EXERCISE DIRECTIONS: Begin at the line below that holds "高效喷雾制剂 高效透皮" and end at the line that holds "არაგადამდები", transcribing each line exactly and skipping any picture.

== DATA FOR THE TASK ==

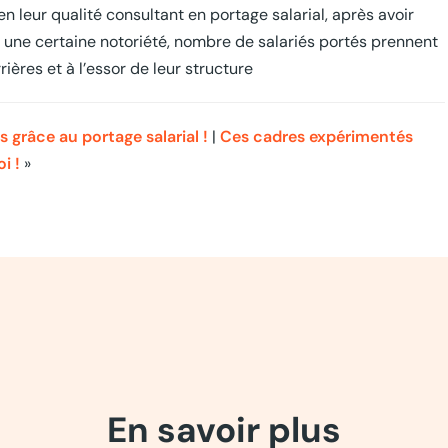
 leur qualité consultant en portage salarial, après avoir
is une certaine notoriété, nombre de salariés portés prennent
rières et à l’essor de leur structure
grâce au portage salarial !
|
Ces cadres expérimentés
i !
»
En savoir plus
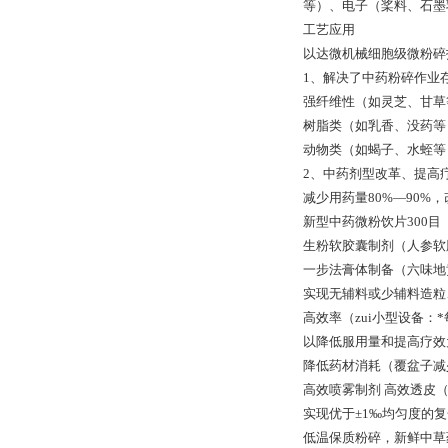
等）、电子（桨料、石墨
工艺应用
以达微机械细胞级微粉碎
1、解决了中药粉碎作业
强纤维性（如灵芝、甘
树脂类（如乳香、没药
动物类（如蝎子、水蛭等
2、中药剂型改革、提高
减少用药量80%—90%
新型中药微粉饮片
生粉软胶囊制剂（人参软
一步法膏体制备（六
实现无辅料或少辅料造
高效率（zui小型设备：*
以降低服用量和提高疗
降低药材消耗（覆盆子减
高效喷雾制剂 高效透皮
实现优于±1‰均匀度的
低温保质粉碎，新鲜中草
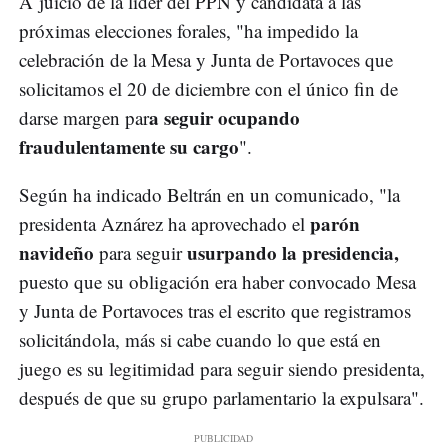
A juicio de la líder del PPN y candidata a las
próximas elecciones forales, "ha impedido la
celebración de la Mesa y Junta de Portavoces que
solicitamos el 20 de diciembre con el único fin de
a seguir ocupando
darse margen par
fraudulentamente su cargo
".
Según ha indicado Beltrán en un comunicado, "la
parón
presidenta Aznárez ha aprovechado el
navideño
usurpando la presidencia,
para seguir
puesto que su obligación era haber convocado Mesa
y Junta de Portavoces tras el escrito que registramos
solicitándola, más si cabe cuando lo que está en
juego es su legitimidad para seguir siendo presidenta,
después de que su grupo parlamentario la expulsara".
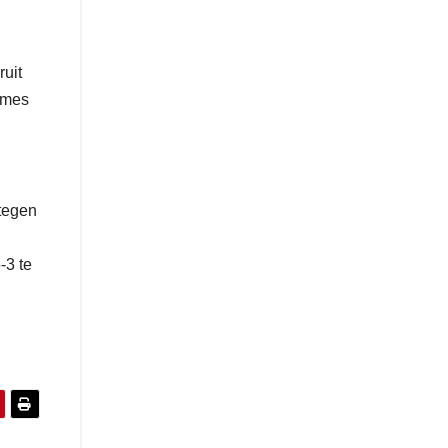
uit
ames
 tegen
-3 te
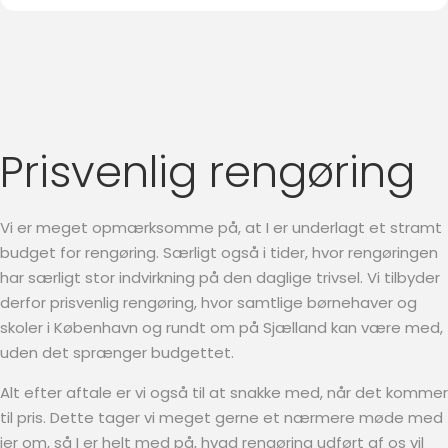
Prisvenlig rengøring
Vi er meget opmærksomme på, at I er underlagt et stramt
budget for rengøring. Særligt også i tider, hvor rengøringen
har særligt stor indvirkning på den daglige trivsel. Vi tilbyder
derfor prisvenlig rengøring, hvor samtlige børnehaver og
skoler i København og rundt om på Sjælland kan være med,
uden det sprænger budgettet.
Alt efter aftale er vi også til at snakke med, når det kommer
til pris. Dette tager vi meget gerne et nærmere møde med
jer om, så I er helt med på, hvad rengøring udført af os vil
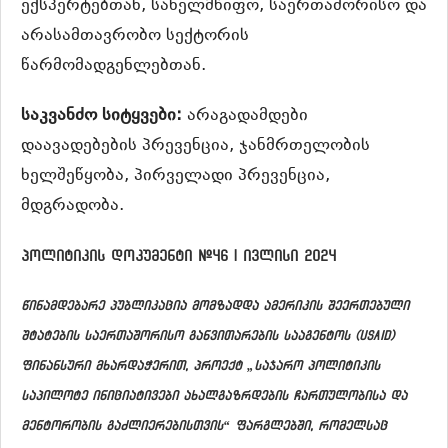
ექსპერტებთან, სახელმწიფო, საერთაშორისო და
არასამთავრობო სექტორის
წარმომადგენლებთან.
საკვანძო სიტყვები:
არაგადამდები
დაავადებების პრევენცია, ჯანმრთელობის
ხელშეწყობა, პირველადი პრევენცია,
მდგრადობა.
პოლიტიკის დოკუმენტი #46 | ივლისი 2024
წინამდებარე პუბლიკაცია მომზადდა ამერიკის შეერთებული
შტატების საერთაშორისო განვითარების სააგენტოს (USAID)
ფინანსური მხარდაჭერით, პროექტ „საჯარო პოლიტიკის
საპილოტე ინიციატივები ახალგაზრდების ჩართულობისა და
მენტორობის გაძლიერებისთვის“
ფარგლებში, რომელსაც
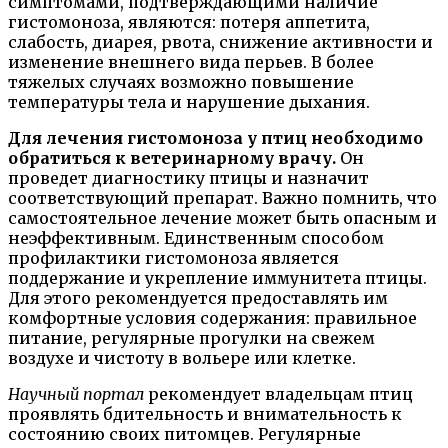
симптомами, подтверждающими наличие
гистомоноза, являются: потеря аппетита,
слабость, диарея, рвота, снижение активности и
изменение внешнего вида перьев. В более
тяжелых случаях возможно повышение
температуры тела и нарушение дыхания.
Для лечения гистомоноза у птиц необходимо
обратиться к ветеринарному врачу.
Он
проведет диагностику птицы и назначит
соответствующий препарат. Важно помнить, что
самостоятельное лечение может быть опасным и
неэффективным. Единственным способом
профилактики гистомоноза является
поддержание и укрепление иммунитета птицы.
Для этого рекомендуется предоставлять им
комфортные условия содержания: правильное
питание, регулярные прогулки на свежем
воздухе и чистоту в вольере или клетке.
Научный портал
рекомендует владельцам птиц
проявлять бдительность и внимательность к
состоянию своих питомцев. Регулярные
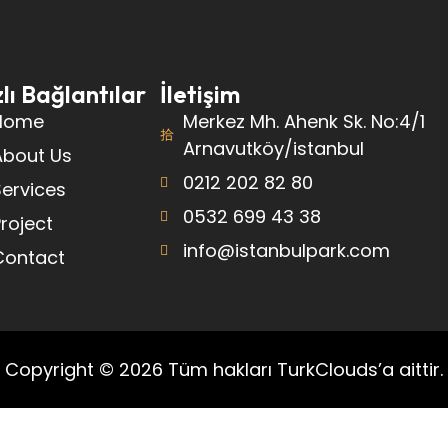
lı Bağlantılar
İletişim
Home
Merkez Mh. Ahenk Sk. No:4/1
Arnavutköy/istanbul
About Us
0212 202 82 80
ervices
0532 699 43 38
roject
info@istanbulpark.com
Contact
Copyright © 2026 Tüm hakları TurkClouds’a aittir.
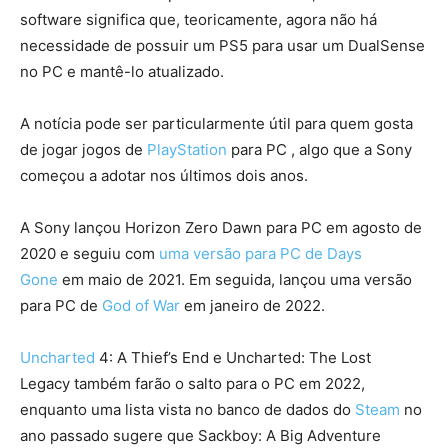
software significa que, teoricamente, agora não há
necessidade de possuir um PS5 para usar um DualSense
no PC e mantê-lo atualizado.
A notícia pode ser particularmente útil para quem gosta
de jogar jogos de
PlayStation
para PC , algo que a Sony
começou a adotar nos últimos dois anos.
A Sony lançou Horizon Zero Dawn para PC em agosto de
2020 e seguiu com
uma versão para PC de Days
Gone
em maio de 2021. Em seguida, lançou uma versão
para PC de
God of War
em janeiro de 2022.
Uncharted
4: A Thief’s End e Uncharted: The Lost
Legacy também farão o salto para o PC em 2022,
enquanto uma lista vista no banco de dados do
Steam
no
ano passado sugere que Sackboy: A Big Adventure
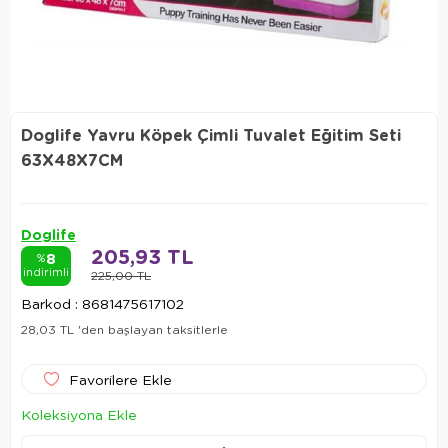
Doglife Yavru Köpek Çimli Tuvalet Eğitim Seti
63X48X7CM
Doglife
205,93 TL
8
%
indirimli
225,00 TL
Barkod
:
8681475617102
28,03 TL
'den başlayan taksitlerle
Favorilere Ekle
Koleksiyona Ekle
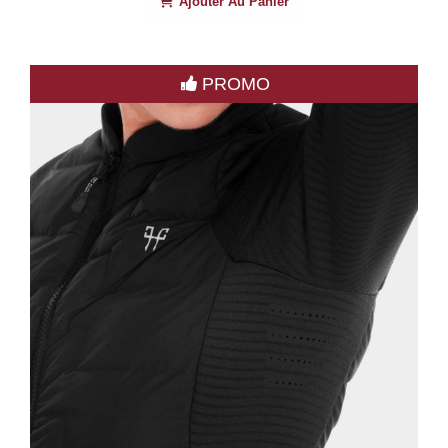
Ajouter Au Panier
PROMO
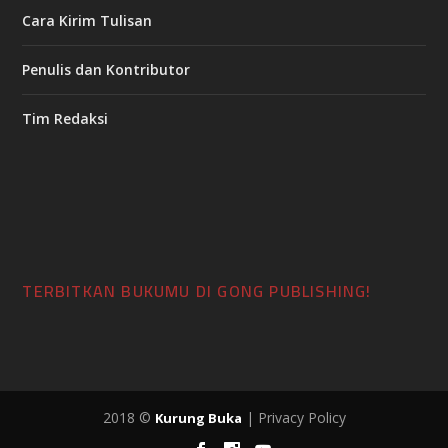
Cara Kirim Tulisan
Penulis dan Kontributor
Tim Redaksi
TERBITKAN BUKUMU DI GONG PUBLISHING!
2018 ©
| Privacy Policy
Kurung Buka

===

SOLVED EXERCISE:
高效喷雾制剂 高效透皮
实现优于±1‰均匀度的
低温保质粉碎，新鲜中草
A juicio de la líder del PPN y candidata a las
próximas elecciones forales, "ha impedido la
celebración de la Mesa y Junta de Portavoces que
solicitamos el 20 de diciembre con el único fin de
a seguir ocupando
darse margen par
fraudulentamente su cargo
".
Según ha indicado Beltrán en un comunicado, "la
parón
presidenta Aznárez ha aprovechado el
navideño
usurpando la presidencia,
para seguir
puesto que su obligación era haber convocado Mesa
y Junta de Portavoces tras el escrito que registramos
solicitándola, más si cabe cuando lo que está en
juego es su legitimidad para seguir siendo presidenta,
después de que su grupo parlamentario la expulsara".
uit
ames
 tegen
-3 te
Prisvenlig rengøring
Vi er meget opmærksomme på, at I er underlagt et stramt
budget for rengøring. Særligt også i tider, hvor rengøringen
har særligt stor indvirkning på den daglige trivsel. Vi tilbyder
derfor prisvenlig rengøring, hvor samtlige børnehaver og
skoler i København og rundt om på Sjælland kan være med,
uden det sprænger budgettet.
Alt efter aftale er vi også til at snakke med, når det kommer
til pris. Dette tager vi meget gerne et nærmere møde med
jer om, så I er helt med på, hvad rengøring udført af os vil
ექსპერტებთან, სახელმწიფო, საერთაშორისო და
არასამთავრობო სექტორის
წარმომადგენლებთან.
საკვანძო სიტყვები:
არაგადამდები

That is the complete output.